“Al preguntar una vez a un maestro
de escuela cómo había conseguido que los niños
lo obedecieran sin necesidad de golpes, me respondió:
Trato de convencer a mis alumnos, a través de todo mi
comportamiento, de que estoy actuando por su propio bien y les
demuestro, mediante ejemplos y comparaciones, que ellos
serán los primeros perjudicados si no me obedecen.
Además, ofrezco como recompensa el que el más
complaciente, obediente y aplicado en las horas de clase pueda
ser preferido a los demás. Le hago muchas más
preguntas, le permito leer su composición en público
y le hago escribir en la pizarra lo que sea preciso copiar.
Así despierto el interés de los niños,
de suerte que cada cual querrá destacar y ser el preferido.
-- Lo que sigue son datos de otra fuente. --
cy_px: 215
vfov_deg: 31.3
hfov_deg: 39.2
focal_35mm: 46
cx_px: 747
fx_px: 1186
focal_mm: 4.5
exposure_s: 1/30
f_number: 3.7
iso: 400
Si a veces alguno se hace merecedor de un castigo, lo hago sentarse
atrás en la hora de clase, no le pregunto nada, no le
permito leer en voz alta y actúo como si él no
estuviera allí. Esto, por lo general, les causa tanto
pesar que los castigados vierten amargas lágrimas. Y
si por ahí aparece alguno reacio a dejarse educar por
estos medios indulgentes, no tendré más remedio
que pegarle. Sin embargo, mis preparativos para esta ejecución
serán tan largos que lo afectarán incluso más
que los mismos golpes. No le pegaré en el instante en
que se haya hecho acreedor al castigo, sino que lo aplazaré
hasta el segundo o tercer día. Este proceder me ofrece
una doble ventaja: en primer lugar, mi ardor se enfría
durante la espera y adquiero la serenidad necesaria para reflexionar
sobre el modo más inteligente de iniciar el asunto y,
luego, el pequeño delincuente sentirá el castigo
con una intensidad diez veces mayor y no sólo en la espalda
debido a que pensará en el constantemente.
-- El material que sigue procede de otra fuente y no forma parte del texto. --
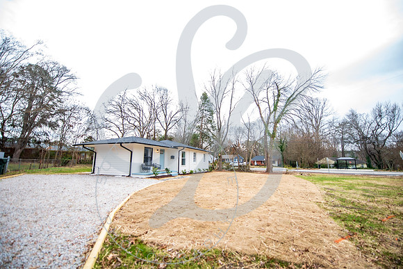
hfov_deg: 104.2
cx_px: 202
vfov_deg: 81.2
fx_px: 157
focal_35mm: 14
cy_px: 134
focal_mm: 14
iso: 200
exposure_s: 1/400
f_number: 2.8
Cuando llegue el día del castigo, inmediatamente después
de la plegaria matinal haré un melancólico llamado
a todos los niños diciéndoles que aquel día
es para mí muy triste, ya que la desobediencia de uno de
mis queridos discípulos me obliga a pegarle. Y entonces
empezará el abundante fluir de lágrimas no sólo
por parte del que ha de ser castigado, sino también por
la de sus compañeros. Terminado este discurso, haré
que los niños se sienten y comenzaré mi lección.
Sólo cuando la clase haya concluido, haré avanzar
al joven pecador, le leeré la sentencia y le preguntaré
si sabe por qué se ha hecho acreedor a ella. En cuanto
me dé una respuesta adecuada, le asestaré los golpes
en presencia de todos los demás niños, me volveré
luego hacia los espectadores y les expresaré mi ferviente
deseo de que sea aquélla la última vez que me vea
obligado a pegarle a un niño”.
Coincidimos con la autora en que, sólo una sensibilización
a las formas refinadas y sutiles de humillar a un niño,
podrá ayudarnos a desarrollar el respeto que éste
necesita desde su primer día de vida para poder crecer
psíquicamente. Hay distintas vías para alcanzar
esta sensibilización, por ejemplo la observación
de situaciones con niños ajenos en las que se intente
una compenetración con el niño y, sobre todo,
el desarrollo de una empatía para con nuestra propia
historia.
Ilustración tomada de: Morrison,
Toni. The big box.
Las ilusiones como defensa
Por otro lado, Miller señala, que encontró cuán
falsa era la suposición de que en su país, Alemania,
se maltrata a los niños más que en otros países.
Y que a veces nos resulta muy difícil soportar una verdad
demasiado opresiva y tenemos que defendernos de ella con ayuda
de ilusiones. Una forma frecuente de defensa es el desplazamiento
espacial y temporal. Así, por ejemplo, podemos imaginar
más fácilmente que los niños son o fueron
maltratados en siglos anteriores y en países remotos, mas
no en nuestro país, aquí y ahora. Apenas podríamos
vivir sin esperanza, y es posible que la esperanza presuponga
una determinada cantidad de ilusiones.
Describe una serie de datos sobre la ideología pedagógica
tolerada aún hoy en día en Suiza y no sólo
en Alemania, y protegida por el silencio; aduce que estos datos
recopilados por un teléfono de emergencia, escasas revistas
destinadas a padres decidieron publicar dichos documentos.